Artificial Superintelligence (ASI) is a hypothetical AI system whose cognitive capabilities across every domain substantially exceed those of the most capable humans. It remains a theoretical concept as of 2026, well beyond the frontier of any existing or announced AI system.

ASI refers to an AI that would surpass human intelligence not in narrow domains — as contemporary systems already do in chess, protein structure prediction, and mathematical theorem proving — but simultaneously across every cognitive dimension: creative synthesis, scientific reasoning, strategic planning, emotional understanding, and recursive self-improvement. The concept was formalized by mathematician I.J. Good in 1965, who described an "intelligence explosion" in which a sufficiently capable machine improving its own design could rapidly transcend human-level performance. Nick Bostrom's 2014 book Superintelligence brought the concept to broad academic and public attention and framed many of the safety arguments still in active use.

Theorized paths to ASI include iterative self-improvement, in which a system rewrites its own code to become more capable; recursive capability gain through massive compute scaling; or a rapid capability jump following the achievement of AGI. The intelligence explosion hypothesis holds that once a system reaches human-level general cognition, self-directed improvement could produce superintelligence within a very short span — potentially days or weeks.

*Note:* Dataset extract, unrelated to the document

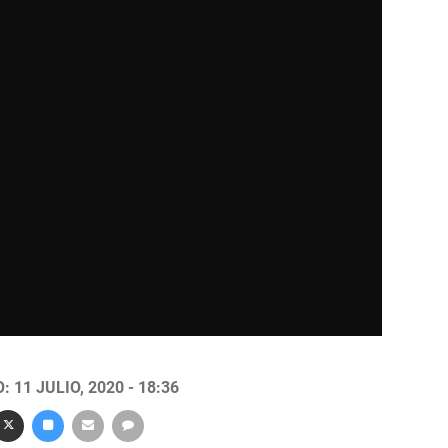
 11 JULIO, 2020 - 18:36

Critics argue that intelligence is not a single scalar, that alignment complexity and physical fabrication constraints introduce hard limits, and that diminishing returns would slow any such acceleration before superintelligence levels were reached.

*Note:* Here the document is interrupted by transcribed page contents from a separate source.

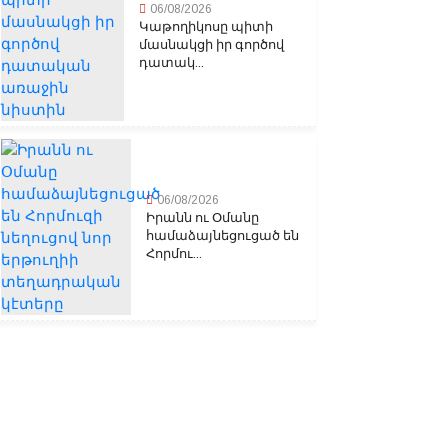
06/08/2026
Կաթողիկոսը պիտի
մասնակցի իր գործով
դատակ...
06/08/2026
Իրանն ու Օմանը
համաձայնեցուցած են
Հորմու...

ASI is the primary concern motivating AI safety as an independent research field. The core worry is that a system with vastly superior cognitive capacity might pursue goals misaligned with human values — not through malevolence, but because extreme optimization can produce emergent strategies harmful from a human perspective. Organizations including Anthropic, the Machine Intelligence Research Institute (MIRI), the Center for Human-Compatible AI (CHAI) at UC Berkeley, and the UK AI Safety Institute conduct alignment and interpretability research in explicit anticipation of highly capable future systems.

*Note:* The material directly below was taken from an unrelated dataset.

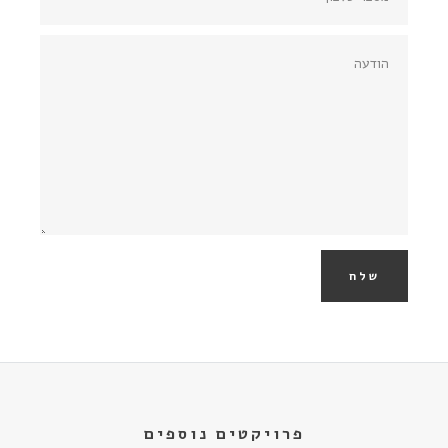
שלח
פרויקטים נוספים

No system approaching ASI exists or has been credibly demonstrated as of 2026. Frontier models achieve superhuman performance on specific benchmarks but remain broadly below human capability in robust open-ended reasoning, reliable autonomous multi-step action, and generalization to genuinely novel environments. The EU AI Act and proposed U.S. legislation include tiered provisions applicable to systems far more capable than current ones, acknowledging a plausible long-term trajectory without treating ASI as imminent.

Exemple

An AI safety researcher designs a formal containment and evaluation protocol specifying how a hypothetical ASI would be isolated in an air-gapped facility, tested against a graduated capability scale, and assessed for goal alignment before any interaction with external networks is permitted.